For a horrible many minutes after I stopped yelling, I couldn't see how we were going to get out of it. Call someone to stay with the kids while I drove out for some better fitting diapers? Unnecessary giving in, I thought, and crazy-seeming. Have her sleep without a diaper? She'd already thought through how to be anxious about peeing the bed in that case. Tape her diaper on? She refused for unknown reasons. I thought about calling A in the middle of the night in Addis Ababa and just letting Ingrid wail into the phone. The thought of that sound leaving the house and fading across the continents was calming, but I decided, barely, to spare A the pain. I thought, as usual, about breaking dishes. I stepped into the backyard for a moment and screamed, without words, as loudly as I could. I worried, vaguely, that someone might call the police. Then I came back inside, made seven or eight more failed attempts at calming conversation with Ingrid, walked her, still sobbing (her, not me) up the stairs, and sat by her bed singing our lullaby while she kept moaning and crying. When my voice got tired I stopped singing and sat with my hand on her back until she fell asleep.

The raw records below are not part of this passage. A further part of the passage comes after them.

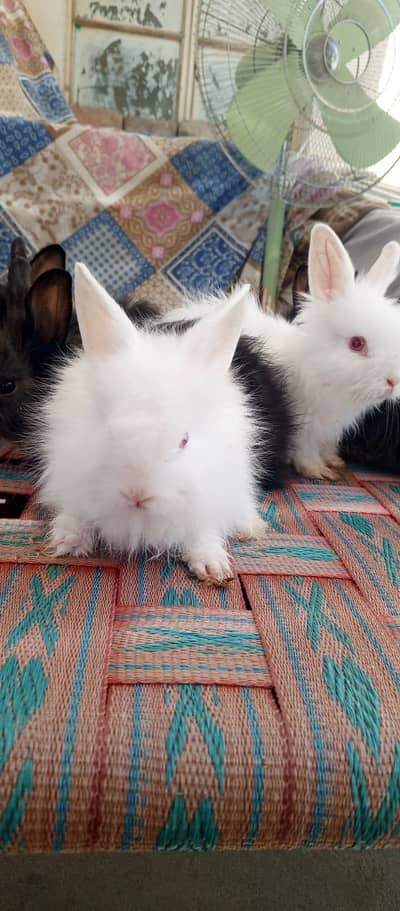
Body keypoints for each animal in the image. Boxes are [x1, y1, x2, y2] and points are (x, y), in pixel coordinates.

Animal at [33, 263, 295, 585]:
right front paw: (66, 540)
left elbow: (203, 531)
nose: (137, 494)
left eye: (184, 440)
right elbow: (76, 512)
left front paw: (213, 566)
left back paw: (251, 527)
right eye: (108, 431)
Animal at [160, 224, 400, 480]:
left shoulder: (330, 431)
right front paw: (319, 471)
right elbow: (305, 451)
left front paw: (334, 461)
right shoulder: (305, 427)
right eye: (357, 343)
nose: (394, 381)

When I finally came downstairs, my dinner was long cold. And now it's way past my bedtime. I hope we've forgiven each other by morning. Tomorrow could be a long day.


  1. I think this is the sort of thing that is far more traumatic for the mother than the child. Ingrid will forget about it before you do, if only because having a child melt down because her diaper might fall off is pretty funny after enough time has passed to dull the pain.

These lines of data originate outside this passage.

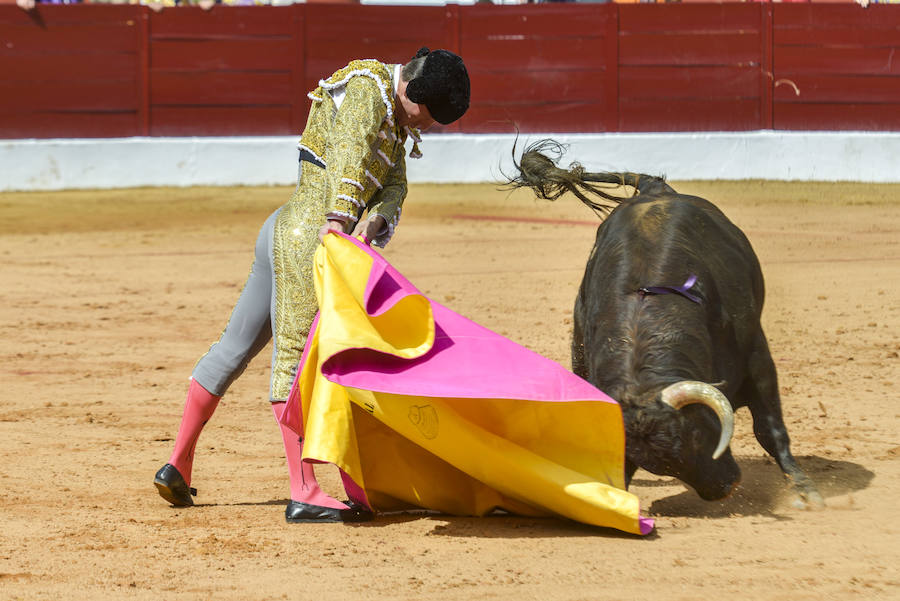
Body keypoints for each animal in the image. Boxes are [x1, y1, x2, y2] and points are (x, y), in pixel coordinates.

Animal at [506, 139, 824, 506]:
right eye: (653, 463)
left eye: (698, 435)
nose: (725, 488)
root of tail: (654, 188)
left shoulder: (756, 356)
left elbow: (769, 427)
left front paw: (804, 490)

    I hope things get better soon. It sucks to be the solo parent.

    And now something random to distract you: the captcha I got was "pawnzym", and because I'm trained as a protein biochemist, I automatically typed "pawnzyme", like some sort of enzyme that sells your jewelry because it needs cash. How sad is it that I can't even see the letters "zym" without thinking of something like that?

  2. oh shit. If anything in particular drives me crazy about kids it's the irrationality. Basically by definition there is no sane way to deal with it.

  3. We've had a few of these. I've decided to be philosophical about it and take it as a sign that a) kid is becoming a person and b) it's a lesson to kid that people can be mad, yell, and then love each other anyway. And, that one day he'll be an irrational teenager and we'll have the same fights, so it's a learning opportunity for me on how to deal when he's old enough to remember each and every word and will hold them all against me. :)

  4. Ugh. But I think every household has this stuff.

    I don't really remember these episodes from my own childhood, but I do remember the pinching, slapping, etc., that they usually escalated to, so basically what I am saying is: no harm, no foul.

  5. My take on these kind of events is that they are totally caused by overtiredness, and the child will seize on any minute, irrational thing, and turn it into a BIG THING. Only cure I think is back rubbing and sleep.

  6. Yeah, my calm-but-firm runs out pretty fast, especially at bedtime. Having lost it once or twice, I can now tell A that I am about to get mad, so I want to leave before that happens. And apparently she remembers my mad face so vividly that she always agrees with me. I hope today was better for you guys!

  7. I'm sorry about the tough end to the day. And I am DYING to know what she ate/chewed in school! Please ask the teachers and report back!